Making a Drying Kiln from an Insulated Truck Body

This conversation touches on the quantity of heat needed to dry a load of wood, the advantage of using a dehumidifier, and the possible issues with corrosion. April 18, 2015

I just bought a 12'x7'x7' reefer box from a produce deliver truck. This is an insulated truck box and is all aluminum on the inside. I am turning it into a new kiln and was wondering what the best way to heat it would be. My old kiln, a 8'x4'x4' box, was simply heated with one or two 500 watt work lamps and that got me to 100-125 degrees without a problem. This new kiln is much bigger, so I doubt work lamps would be very economical.

Forum Responses
(Sawing and Drying Forum)
From Gene Wengert, forum technical advisor:
This kiln can hold 2000 BF, which means you will need at least four million BTU to dry well-air-dried lumber to 7% MC. A 1500 watt electric heater (like used to heat a bathroom) run for one hour will deliver about 5100 BTU. So, two heaters run for 400 hours (17 days) would be the minimum time. Of course, they would use 3 KWh x 400 hours x$.18 per KWh is $200.

From contributor R:
Gene, if your kiln chamber is insulated well where are all the BTU's going?

From Gene Wengert, forum technical advisor:
It takes energy to evaporate the water. Even with good insulation there will be some heat loss through the walls, floor, roof. When water is evaporated the humidity in the kiln will increase, so we need to vent the moist air and its heat to the outside and then bring in drier, cooler air.

From contributor R:
Why not use de-humidification?

From contributor T:
I have a dehumidifier in mine and it works great.

From Gene Wengert, forum technical advisor:
A DH kiln is a good idea need, and because they are so energy efficient your cost for electricity would be maybe 1/3. Plus, the bathroom heater probably has some safety concerns.
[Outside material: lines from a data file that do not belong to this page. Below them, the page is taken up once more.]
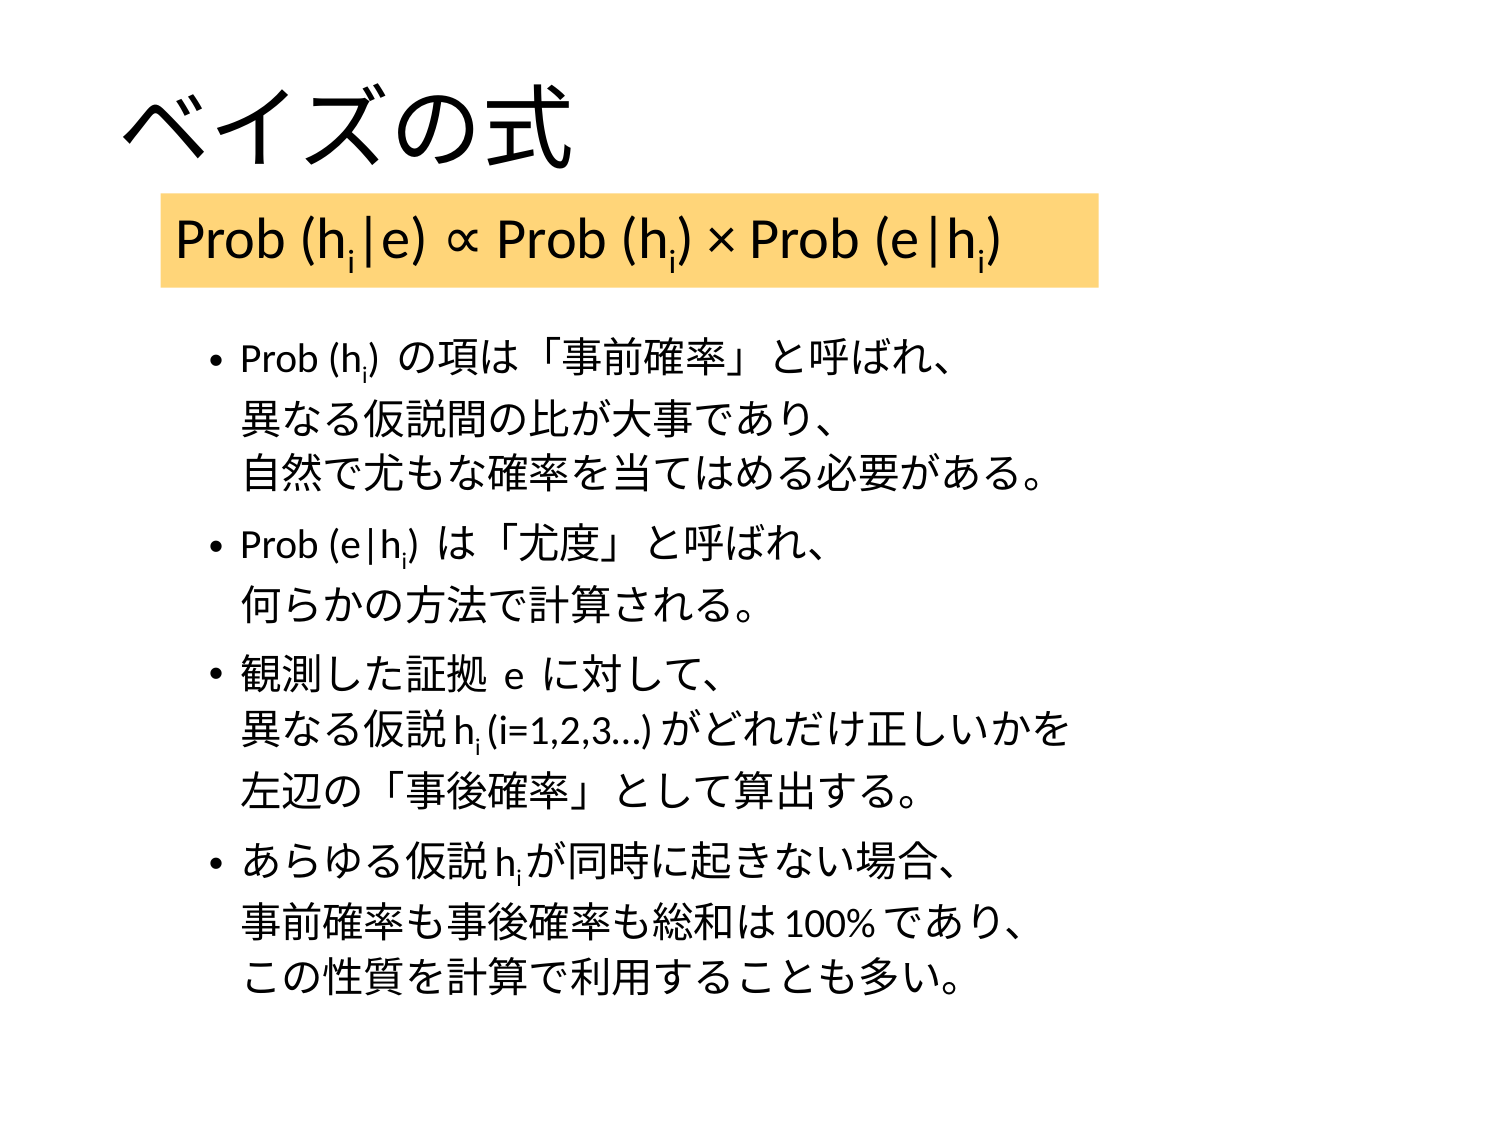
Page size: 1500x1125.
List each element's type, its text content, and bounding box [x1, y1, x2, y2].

list Prob (hi) の項は「事前確率」と呼ばれ、 異なる仮説間の比が大事であり、 自然で尤もな確率を当てはめる必要がある。 Prob (e|hi) は「尤度」と呼ばれ、 何らかの方法で計算される。 観測した証拠 e に対して、 異なる仮説hi (i=1,2,3…)がどれだけ正しいかを 左辺の「事後確率」として算出する。 あらゆる仮説hiが同時に起きない場合、 事前確率も事後確率も総和は100%であり、 この性質を計算で利用することも多い。 [193, 318, 1307, 1014]
text_box Prob (hi|e) ∝ Prob (hi) × Prob (e|hi) [160, 193, 1099, 288]
title ベイズの式 [103, 59, 1397, 205]
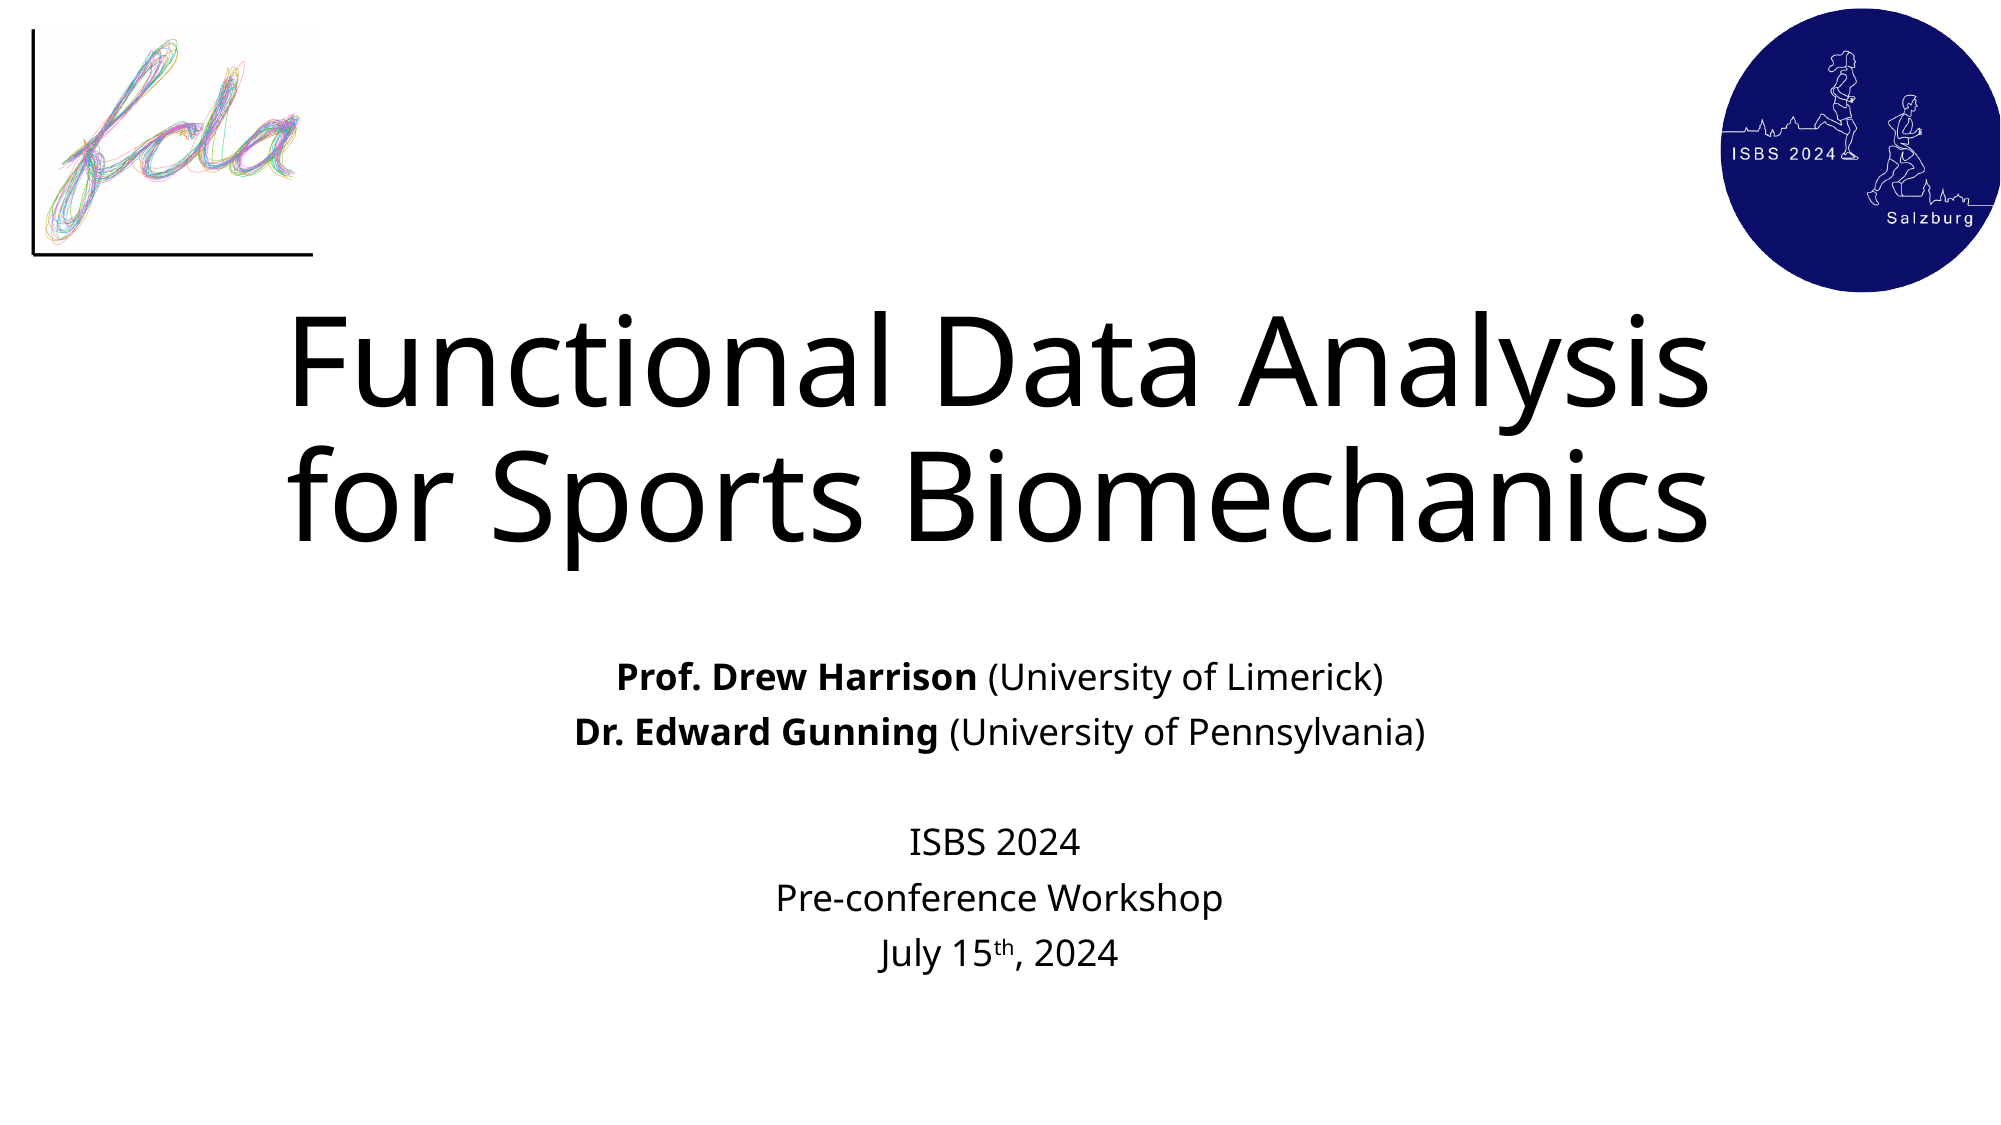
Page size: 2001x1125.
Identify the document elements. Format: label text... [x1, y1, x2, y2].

title Functional Data Analysis for Sports Biomechanics [249, 184, 1750, 576]
picture [1718, 2, 2001, 295]
picture [29, 26, 315, 259]
subtitle Prof. Drew Harrison (University of Limerick) Dr. Edward Gunning (University of Pennsylvania) ISBS 2024 Pre-conference Workshop July 15th, 2024 [249, 590, 1750, 983]
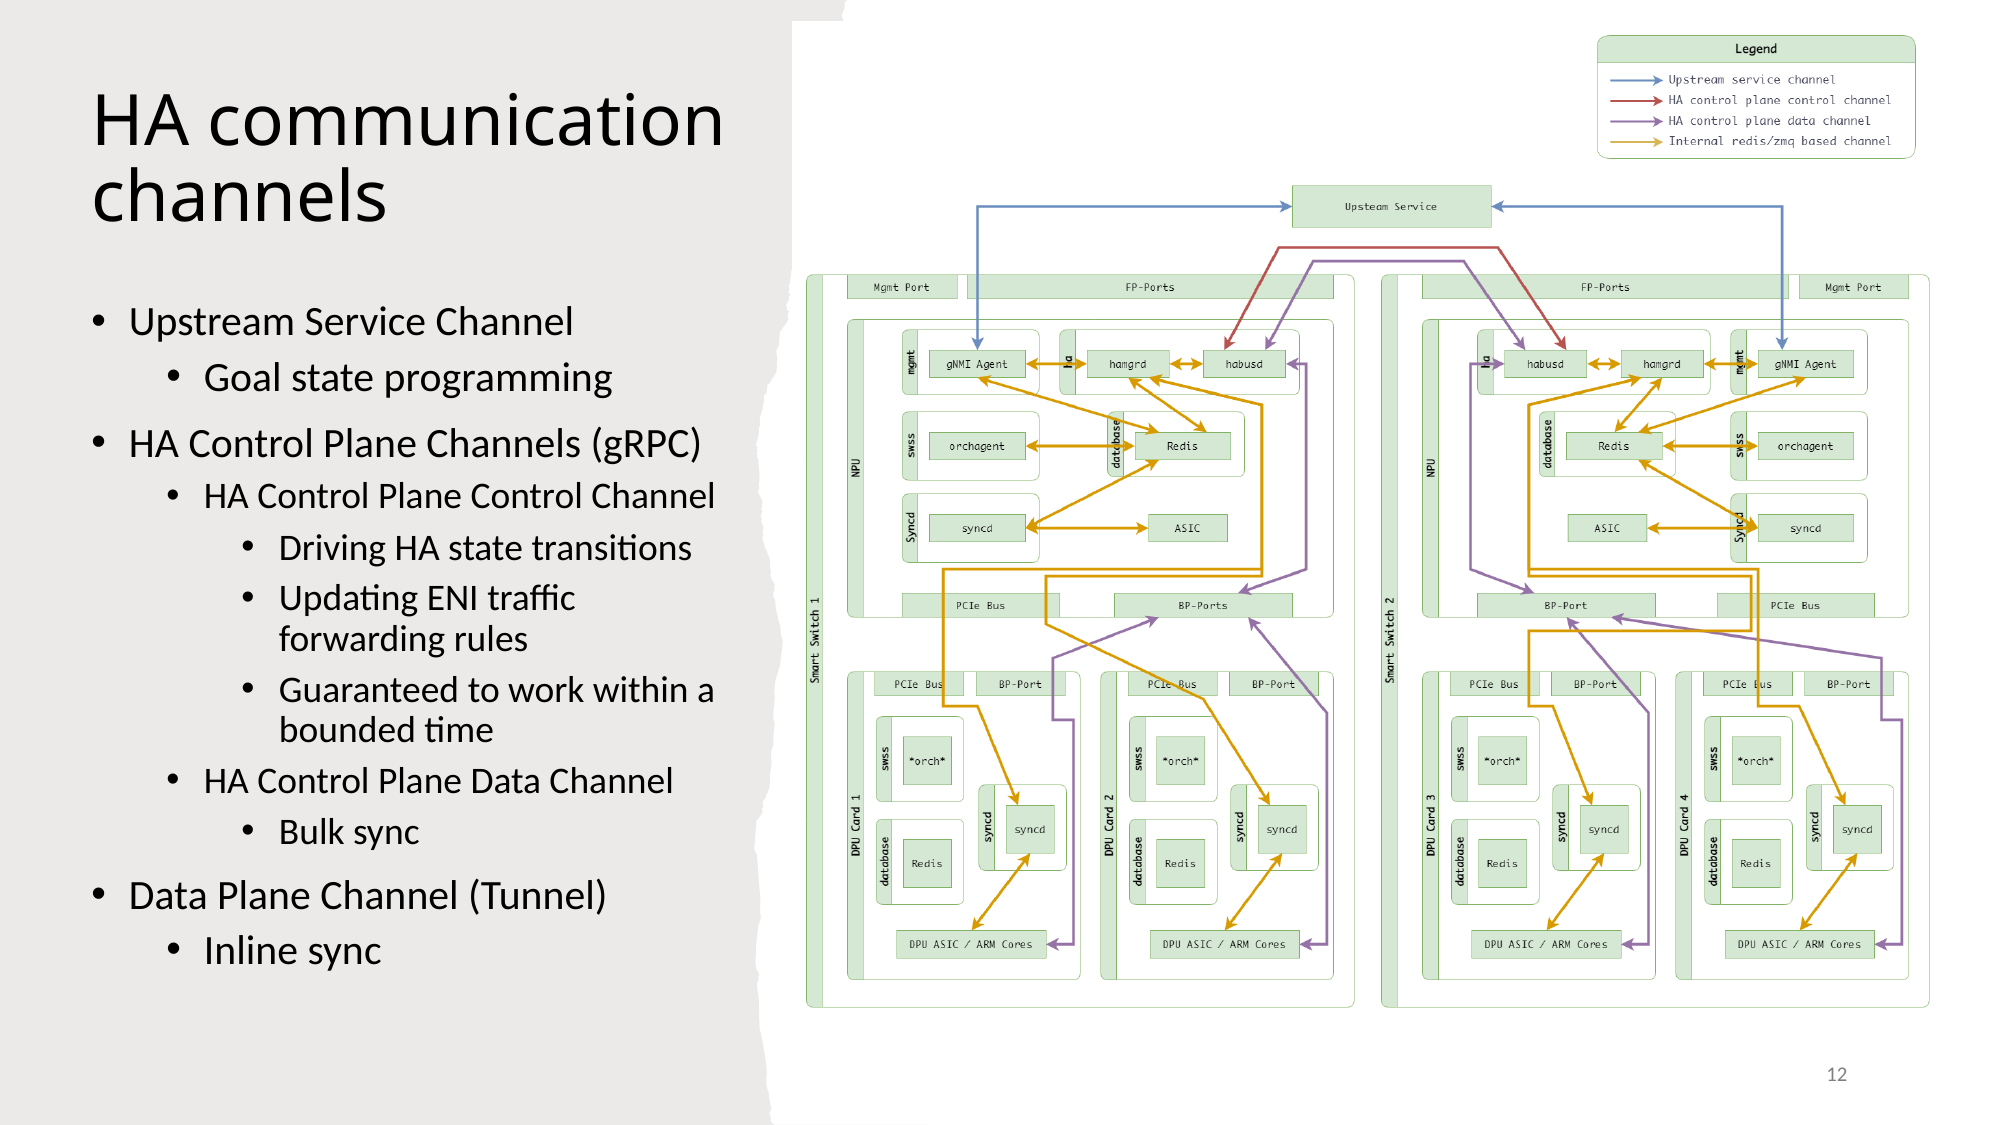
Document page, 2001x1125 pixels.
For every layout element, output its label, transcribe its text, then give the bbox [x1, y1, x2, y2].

text_box Upstream Service Channel Goal state programming HA Control Plane Channels (gRPC) HA Control Plane Control Channel Driving HA state transitions Updating ENI traffic forwarding rules Guaranteed to work within a bounded time HA Control Plane Data Channel Bulk sync Data Plane Channel (Tunnel) Inline sync [76, 292, 736, 1043]
slide_number 12 [1412, 1042, 1863, 1103]
text_box [756, 0, 2000, 1125]
text_box HA communication channels [76, 43, 755, 279]
text_box [0, 0, 929, 1125]
picture [792, 21, 1943, 1021]
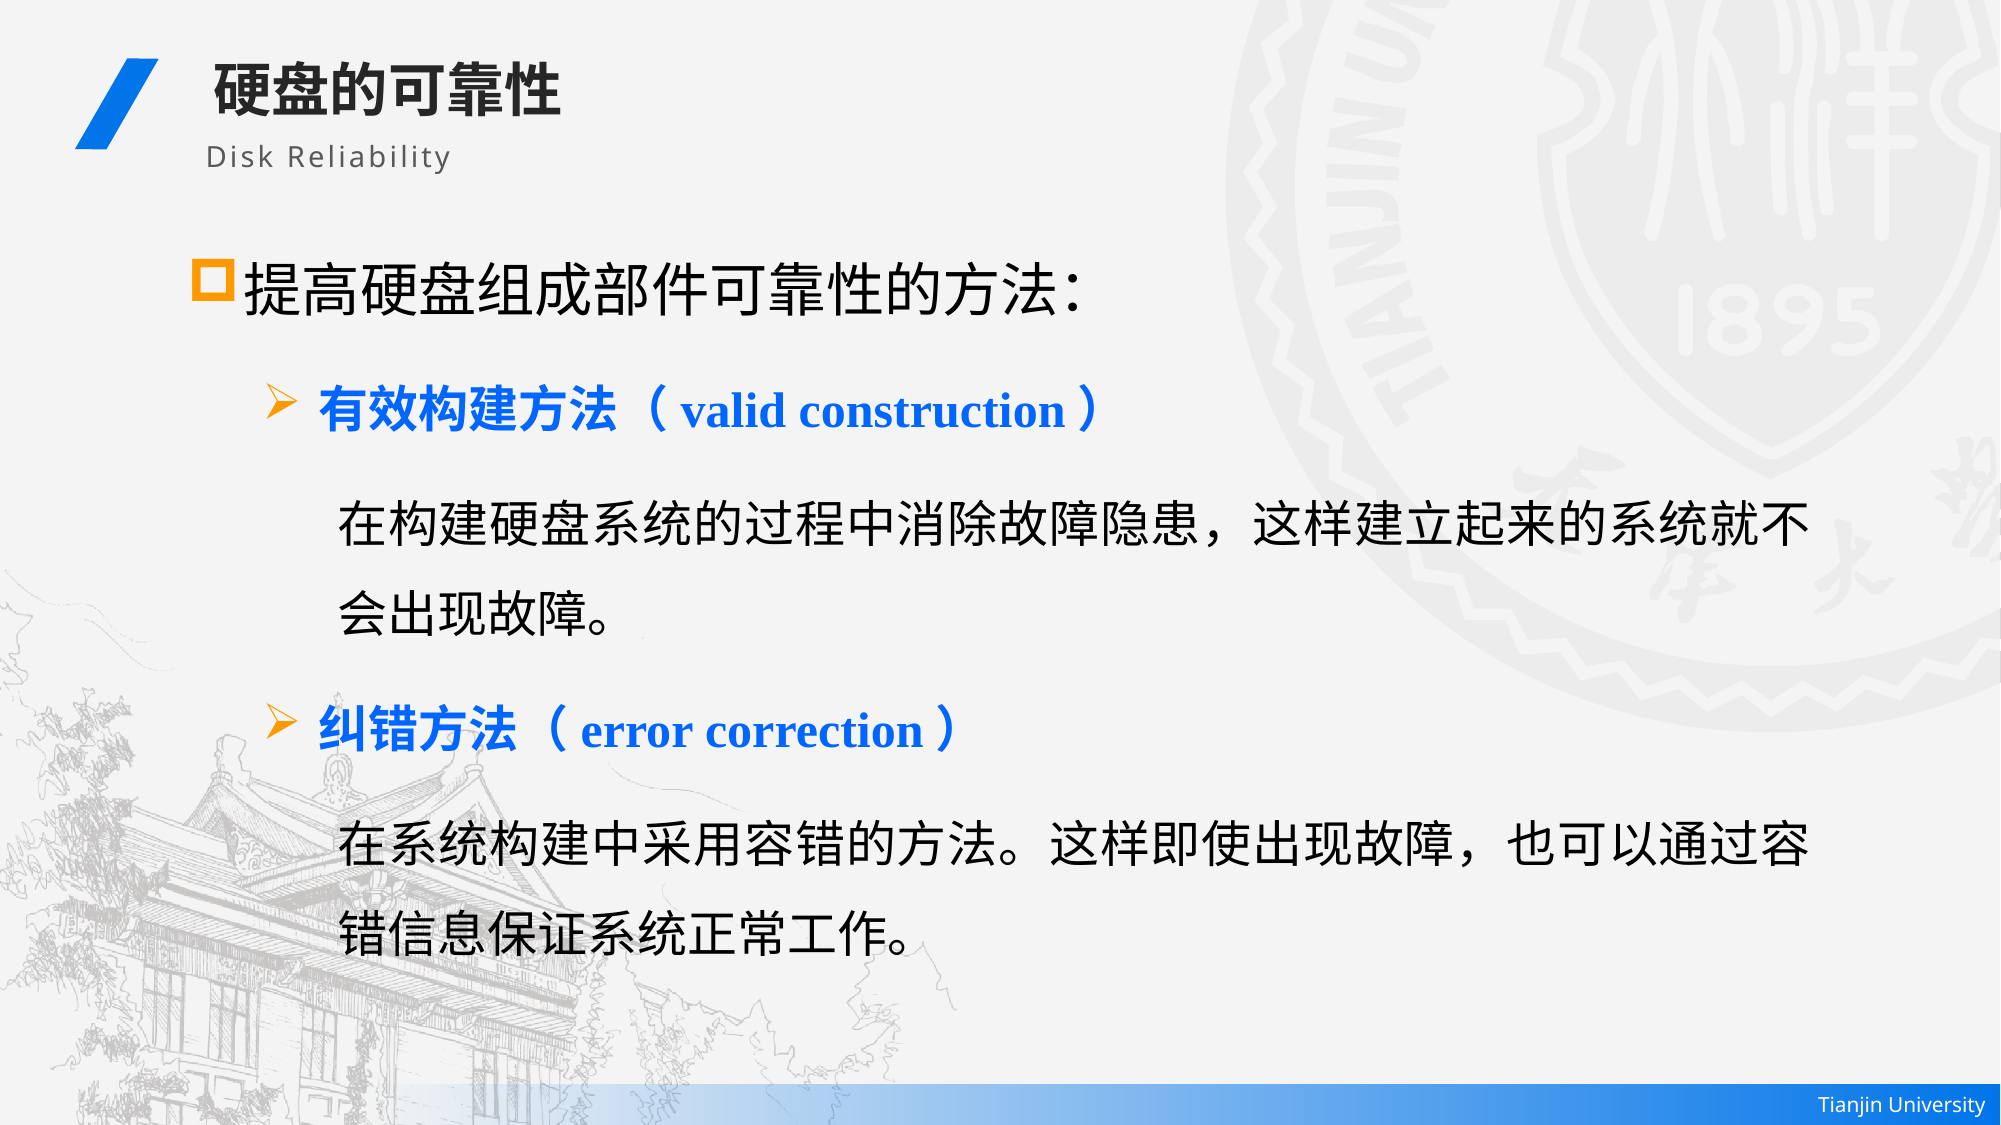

Also, with the heaters they would actually shut off when they reach about 85 F, so drying would take much longer than calculated. Industrial heaters would be better, but maybe no safer due to flammable wood dust. The safest would be a furnace, like is used to heat a home that uses an air plenum exchanger so the kiln air does not see a flame or hot surfaces. In any case, make sure your household insurance covers your home if the kiln does catch fire. Often a business in or near a home requires a special policy to protect the home. Kilns do catch fire now and then.

From the original questioner:
I thought about a DH, however, this is a kiln for reclaimed lumber and much of the lumber being loaded into it is from old Whiskey Barrels. These wooden barrel staves still have alcohol soaked in them. When I built my original kiln I noticed that, because of the alcohol, any exposed metal was corroded within a week. I am afraid to know what that will do to a dehumidifier. I may try it anyway! My homeowners insurance has been converted to a commercial policy already, and the kiln is 50' away from the nearest structure.

From Gene Wengert, forum technical advisor:
I suspect that there is not any alcohol in the staves, as alcohol evaporates so easily. Alcohol does not cause corrosion. It is more likely that the corrosion you noted was due to high MC and tannic acid. Commercial DH kilns have a coating on the DH coils to reduce or avoid corrosion of the coils. However, the condensed water is likely to be fairly acidic, so the way you carry this water mixture away is important. You may even have to neutralize it and itís quite easy to do.